How is data analytics changing logistics business?
Data and analytics are transforming many industries and businesses, and logistics is not an exception. The complex and dynamic nature of this sector, as well as the intricate structure of the supply chain, make logistics a perfect use case for data. Valuable insights obtained through data leveraging enable the industry players to optimize routing, to streamline factory functions, and to give transparency to the entire supply chain, for the benefit of both logistics and shipping companies alike.
Although the data that needs to be processed and managed becomes highly complex, it’s worth the effort to adopt the data culture as advanced data analytics helps consolidate an industry that has been traditionally fragmented.
The arrival and spread of big data usage dramatically changed the way businesses use to work with their analytics. Companies can now anticipate slow and busy periods, potential future supply shortage, and act accordingly.
According to the research, as much as 93% of shippers and 98% of third-party logistics companies believe that data analytics is critical to making intelligent decisions. 71% of them believe that big data improves quality and performance.
Logistics companies are using data and analytics to optimize their operations for the following purposes:
Solving inefficiencies and ensuring operational standards are respected by tracking any metric along the supply chain. Performance managers transform data insights into actionable results, such as the optimization of resource consumption or delivery routes. For instance, shippers expect the drivers to arrive on time, maintain docking schedules, and avoid wasted time. Data can help us to understand and monitor the performance of the workforce. It can also highlight when and which machines are performing poorly, allowing managers to intervene quickly. When the data is shared among partners, it can be used to improve the efficiency and transparency of the whole supply chain or network of partners.

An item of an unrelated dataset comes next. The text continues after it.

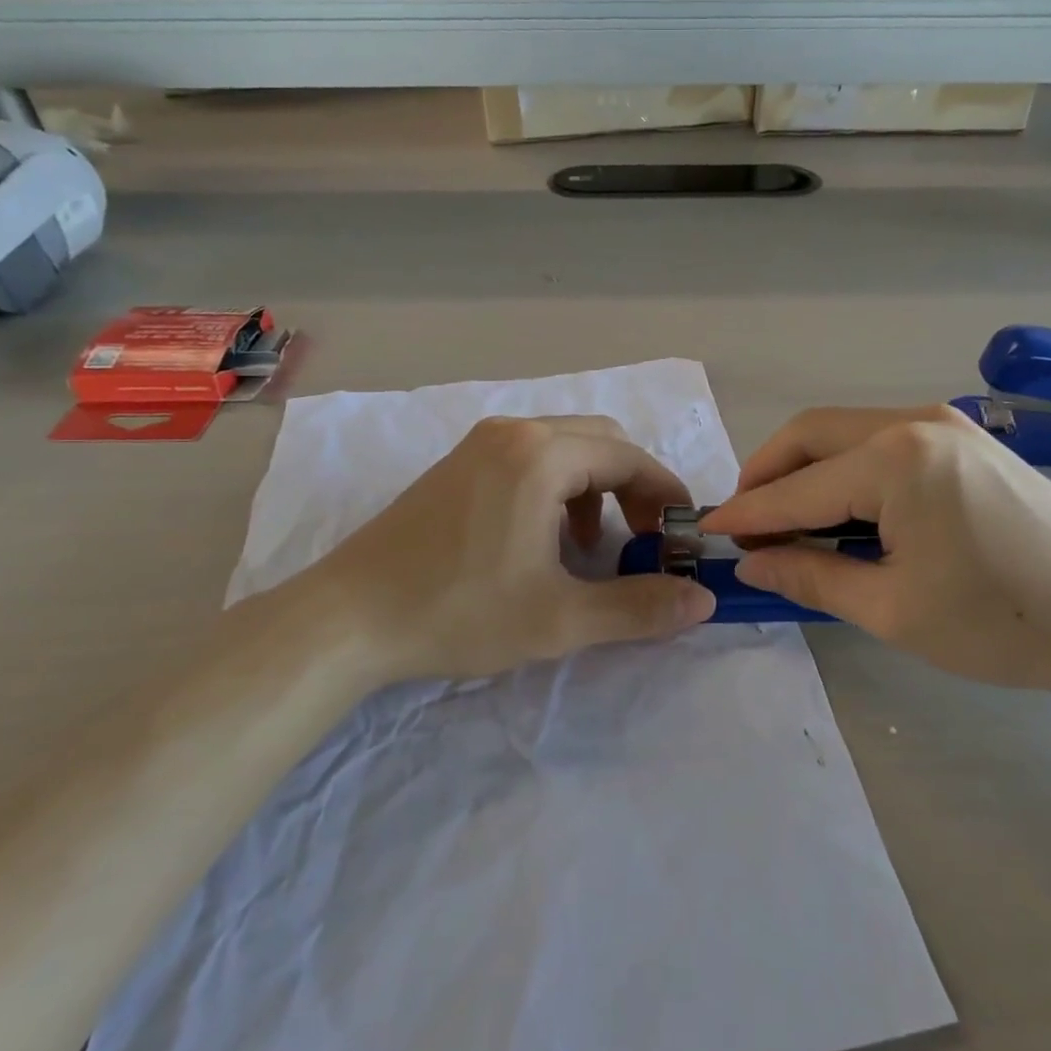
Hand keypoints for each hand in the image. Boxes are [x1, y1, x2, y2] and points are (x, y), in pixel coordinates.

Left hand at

Real-time data sharing with all partners is essential. The insights that a company gathers are useful both for a logistics company and for its partners. This type of data sharing in logistics can help improve operational efficiency by capturing fluctuating customer demand, external factors, and the operations of the partners. It will enhance transparency and help all stakeholders to streamline their processes, ultimately improving the quality of operational processes, and the overall performance of the logistics business.
Order processing capabilities
Having accurate, efficient data integration into the processes frees up additional space for the entry of new orders. Ultimately, this leads to more orders shipped, which further drives demand for the services within the supply chain. As a result, a business improves, and the amount of data in logistics grows to reveal problems within the existing processes.

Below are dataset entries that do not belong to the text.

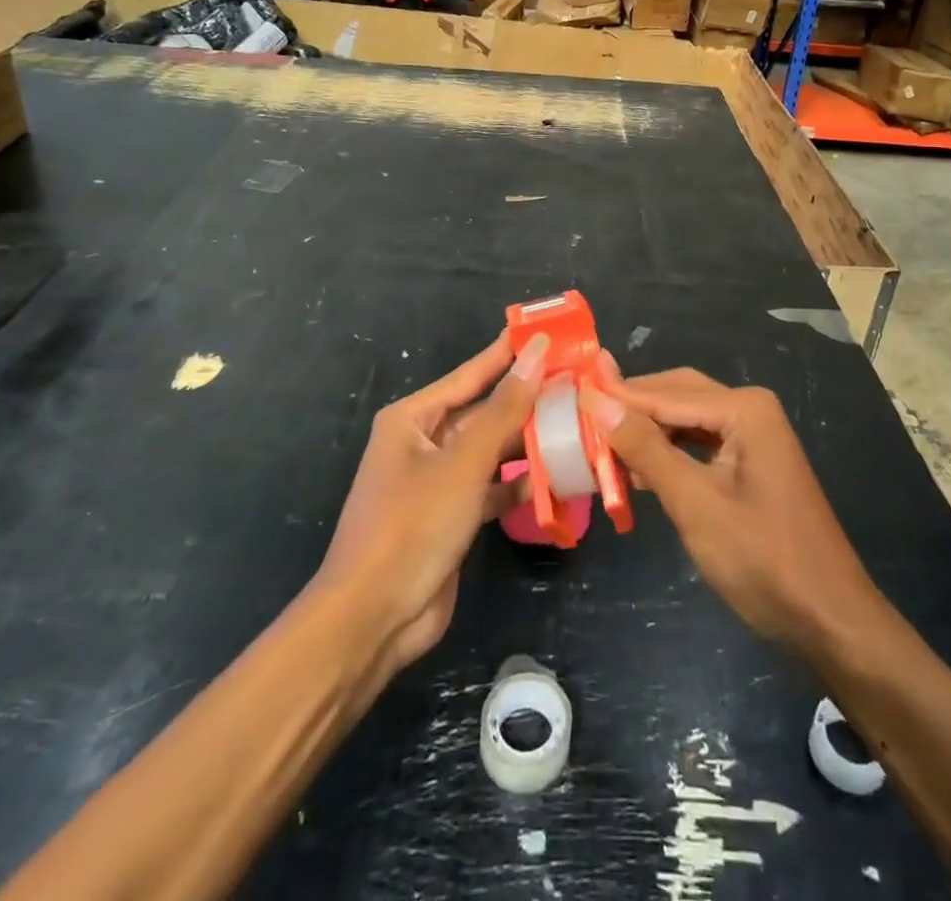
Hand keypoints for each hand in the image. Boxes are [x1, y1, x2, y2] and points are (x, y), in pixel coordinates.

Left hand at [314, 331, 548, 676]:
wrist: (374, 619)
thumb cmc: (412, 525)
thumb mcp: (463, 462)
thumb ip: (505, 408)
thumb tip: (537, 354)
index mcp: (413, 418)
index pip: (471, 373)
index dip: (510, 352)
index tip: (548, 331)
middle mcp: (424, 442)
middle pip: (484, 412)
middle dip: (527, 400)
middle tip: (577, 380)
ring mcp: (438, 481)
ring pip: (491, 450)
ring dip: (528, 442)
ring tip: (577, 422)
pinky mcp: (452, 515)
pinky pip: (492, 487)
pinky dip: (520, 485)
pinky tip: (558, 478)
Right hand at [583, 358, 879, 652]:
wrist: (830, 619)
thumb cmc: (762, 559)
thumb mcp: (695, 503)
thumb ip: (645, 449)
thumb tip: (598, 402)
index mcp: (743, 409)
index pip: (665, 394)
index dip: (616, 395)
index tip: (570, 392)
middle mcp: (750, 410)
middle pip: (676, 396)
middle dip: (631, 408)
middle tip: (580, 414)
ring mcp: (753, 438)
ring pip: (686, 420)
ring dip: (646, 432)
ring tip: (598, 443)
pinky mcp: (751, 465)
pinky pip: (699, 445)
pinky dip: (667, 454)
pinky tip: (635, 470)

Thanks to real-time GPS data, weather data, road maintenance data, and fleet, and personnel schedules integrated into a system looking at historic trends, the most optimized routes and time are selected for delivery. Improvement of visibility and order-to-cycle processes: logistics sector is using data to boost the speed of delivery and provide customers with real-time visibility over orders. Consumers expect shipments to be fast and easily trackable. Analyzing data to improve these operational aspects continuously leads to better quality partnerships and increased customer loyalty.
Metrics, KPIs and forecasting
These elements allow to monitor performance on an ongoing basis and identify inefficiencies based on real-time information. As soon as data indicates errors in picking rates, delays in picking procedures or that shipping lacks some items; managers have the information they need to intervene immediately. Predictive analytics can also be used to anticipate demand peaks for any product, at any time, at the right place, and the right price. Moreover, having insights on how customer demand will evolve helps plan and anticipate shifts, inventory shortages, and reduces costs.
Development of new business models and projects
New digital platforms will help remove supply chain inefficiencies, solve problems associated with asset underutilization, improve demand-supply matching, and increase visibility and connectivity across systems. The use of the solutions that will enhance operational clarity and connectivity between previously siloed systems enables stakeholders to connect throughout the supply chain.
Digitalization of crucial operations
Advanced analytics is applied to optimize operations in pricing, routing, and partial load shipment consolidation. As for the customer experience, the digital front end provides customers with a problem-free experience and improves internal operational visibility, automating previously manual processes. Automation of core internal business processes will surely simplify labor-intensive logistics operations.
Towards a data-driven logistics
Like many other industries, the logistics industry is going through several changes and adapting to the new digital environment. The leverage of data through innovative technologies that allow companies to have better and new data, and use it in more robust applications, is speeding up the path to a more efficient and sustainable supply chain.